Dalam konteks kepercayaan publik yang masih rapuh terhadap lembaga perwakilan, pemindahan kewenangan memilih kepala daerah dari rakyat ke DPRD justru dinilai kontraproduktif. Alih-alih memperbaiki demokrasi, langkah tersebut dikhawatirkan memperlebar jarak antara rakyat dan pemimpin daerah.
Isu Lama yang Kembali Mengemuka
Wacana pilkada melalui DPRD sejatinya bukan isu baru.
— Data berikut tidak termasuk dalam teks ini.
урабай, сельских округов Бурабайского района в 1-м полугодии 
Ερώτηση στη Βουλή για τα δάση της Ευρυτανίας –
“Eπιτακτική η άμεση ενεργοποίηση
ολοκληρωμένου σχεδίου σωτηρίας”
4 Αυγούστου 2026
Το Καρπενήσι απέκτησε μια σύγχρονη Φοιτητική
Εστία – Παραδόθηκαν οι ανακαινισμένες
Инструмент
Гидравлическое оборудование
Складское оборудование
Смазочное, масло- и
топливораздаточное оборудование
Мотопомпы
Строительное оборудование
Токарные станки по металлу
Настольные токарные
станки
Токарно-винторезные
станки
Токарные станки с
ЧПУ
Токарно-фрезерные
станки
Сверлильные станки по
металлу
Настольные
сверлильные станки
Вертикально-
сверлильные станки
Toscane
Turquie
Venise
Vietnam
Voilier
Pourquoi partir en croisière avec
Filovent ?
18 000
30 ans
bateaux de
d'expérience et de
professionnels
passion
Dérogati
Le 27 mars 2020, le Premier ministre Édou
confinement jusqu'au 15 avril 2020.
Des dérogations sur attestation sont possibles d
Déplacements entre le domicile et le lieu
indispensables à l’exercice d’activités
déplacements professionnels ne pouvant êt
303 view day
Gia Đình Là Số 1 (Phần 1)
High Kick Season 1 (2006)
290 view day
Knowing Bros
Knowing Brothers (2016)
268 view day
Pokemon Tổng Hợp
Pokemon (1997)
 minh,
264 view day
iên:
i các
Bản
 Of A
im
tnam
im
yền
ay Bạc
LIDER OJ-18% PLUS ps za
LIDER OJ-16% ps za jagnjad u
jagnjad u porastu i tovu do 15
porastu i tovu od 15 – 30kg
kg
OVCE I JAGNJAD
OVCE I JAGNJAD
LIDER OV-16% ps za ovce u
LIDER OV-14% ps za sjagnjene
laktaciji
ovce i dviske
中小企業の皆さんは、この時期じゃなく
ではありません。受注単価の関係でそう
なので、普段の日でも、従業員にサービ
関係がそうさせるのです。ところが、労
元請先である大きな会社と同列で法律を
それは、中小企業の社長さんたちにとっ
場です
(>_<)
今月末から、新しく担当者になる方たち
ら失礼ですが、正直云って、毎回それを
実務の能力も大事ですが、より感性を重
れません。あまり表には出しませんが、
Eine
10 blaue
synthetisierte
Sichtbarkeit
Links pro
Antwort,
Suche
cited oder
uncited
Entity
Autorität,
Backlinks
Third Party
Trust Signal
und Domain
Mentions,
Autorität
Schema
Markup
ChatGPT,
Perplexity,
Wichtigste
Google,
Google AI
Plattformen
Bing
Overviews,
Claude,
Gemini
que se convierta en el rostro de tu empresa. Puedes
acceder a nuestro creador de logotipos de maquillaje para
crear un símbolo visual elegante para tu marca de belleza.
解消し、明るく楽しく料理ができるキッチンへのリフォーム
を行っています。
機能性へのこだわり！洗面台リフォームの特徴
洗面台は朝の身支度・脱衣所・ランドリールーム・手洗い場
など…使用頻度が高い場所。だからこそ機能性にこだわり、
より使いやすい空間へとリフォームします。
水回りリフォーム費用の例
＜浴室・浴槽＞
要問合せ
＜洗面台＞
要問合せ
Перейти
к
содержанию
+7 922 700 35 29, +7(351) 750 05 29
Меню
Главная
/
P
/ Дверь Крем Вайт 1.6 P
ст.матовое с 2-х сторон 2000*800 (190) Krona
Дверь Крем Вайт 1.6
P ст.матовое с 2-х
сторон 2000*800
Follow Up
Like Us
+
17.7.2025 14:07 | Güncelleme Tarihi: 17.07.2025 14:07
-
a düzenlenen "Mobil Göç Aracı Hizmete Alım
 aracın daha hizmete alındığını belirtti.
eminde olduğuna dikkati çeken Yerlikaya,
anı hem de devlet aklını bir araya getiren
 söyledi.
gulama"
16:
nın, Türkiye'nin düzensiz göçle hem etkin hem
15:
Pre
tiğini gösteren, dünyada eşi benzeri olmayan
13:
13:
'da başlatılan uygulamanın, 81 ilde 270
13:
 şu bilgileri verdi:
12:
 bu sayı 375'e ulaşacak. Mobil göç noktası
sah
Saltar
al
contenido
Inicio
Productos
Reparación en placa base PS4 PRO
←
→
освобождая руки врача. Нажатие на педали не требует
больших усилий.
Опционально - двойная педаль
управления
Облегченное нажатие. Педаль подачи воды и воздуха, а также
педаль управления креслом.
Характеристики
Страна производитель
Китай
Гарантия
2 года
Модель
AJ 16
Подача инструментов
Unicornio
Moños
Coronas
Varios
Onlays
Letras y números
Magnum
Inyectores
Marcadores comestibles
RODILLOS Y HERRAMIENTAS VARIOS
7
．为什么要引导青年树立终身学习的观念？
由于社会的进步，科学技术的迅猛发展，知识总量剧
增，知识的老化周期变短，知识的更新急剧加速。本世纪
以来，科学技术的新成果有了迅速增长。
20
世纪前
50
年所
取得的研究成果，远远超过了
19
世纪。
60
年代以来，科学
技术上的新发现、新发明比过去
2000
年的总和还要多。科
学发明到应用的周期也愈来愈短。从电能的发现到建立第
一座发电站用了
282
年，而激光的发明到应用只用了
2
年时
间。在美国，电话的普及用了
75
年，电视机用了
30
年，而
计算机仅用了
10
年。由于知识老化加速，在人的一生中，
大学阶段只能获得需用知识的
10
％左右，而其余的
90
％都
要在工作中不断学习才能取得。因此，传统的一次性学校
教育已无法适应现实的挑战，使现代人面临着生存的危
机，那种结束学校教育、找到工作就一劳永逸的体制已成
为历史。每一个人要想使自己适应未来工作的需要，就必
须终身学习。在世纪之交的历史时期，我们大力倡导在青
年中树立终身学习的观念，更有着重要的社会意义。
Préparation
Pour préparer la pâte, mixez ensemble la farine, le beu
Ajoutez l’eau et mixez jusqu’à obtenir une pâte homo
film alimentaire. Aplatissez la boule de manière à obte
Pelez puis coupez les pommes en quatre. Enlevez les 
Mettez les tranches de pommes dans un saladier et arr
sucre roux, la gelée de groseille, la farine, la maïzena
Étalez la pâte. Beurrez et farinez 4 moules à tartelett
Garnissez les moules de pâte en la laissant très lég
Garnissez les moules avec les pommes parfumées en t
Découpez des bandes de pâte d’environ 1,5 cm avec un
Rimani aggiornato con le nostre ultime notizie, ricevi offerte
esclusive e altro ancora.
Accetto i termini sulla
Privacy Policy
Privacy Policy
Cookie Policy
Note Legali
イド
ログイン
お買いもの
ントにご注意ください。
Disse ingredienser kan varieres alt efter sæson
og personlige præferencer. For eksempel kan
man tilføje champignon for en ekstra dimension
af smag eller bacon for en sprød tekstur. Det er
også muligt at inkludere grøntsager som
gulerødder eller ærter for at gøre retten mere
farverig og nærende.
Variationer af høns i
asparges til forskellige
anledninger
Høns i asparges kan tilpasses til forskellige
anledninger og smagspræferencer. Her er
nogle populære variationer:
Namun, kemunculannya kembali di tengah kondisi sosial dan ekonomi yang masih penuh tantangan dinilai kurang tepat oleh sejumlah pihak. Apalagi, Mahkamah Konstitusi telah menetapkan bahwa agenda pilkada nasional masih berjalan hingga 2031.
Penolakan dari partai politik besar dan organisasi masyarakat ini menunjukkan bahwa isu pilkada tidak hanya soal teknis pemilu, tetapi menyangkut prinsip dasar demokrasi dan kedaulatan rakyat.
Rakyat Tetap Subjek Demokrasi
Sikap PDI-P dan Gerakan Rakyat menegaskan satu hal penting: rakyat harus tetap menjadi subjek utama dalam demokrasi, bukan sekadar objek kebijakan elite. Pilkada langsung dipandang sebagai hasil Reformasi yang harus dijaga, bukan dikembalikan ke mekanisme tertutup.
Dengan penolakan yang semakin luas, wacana pilkada melalui DPRD diprediksi akan terus menuai kritik dan perdebatan publik dalam waktu ke depan.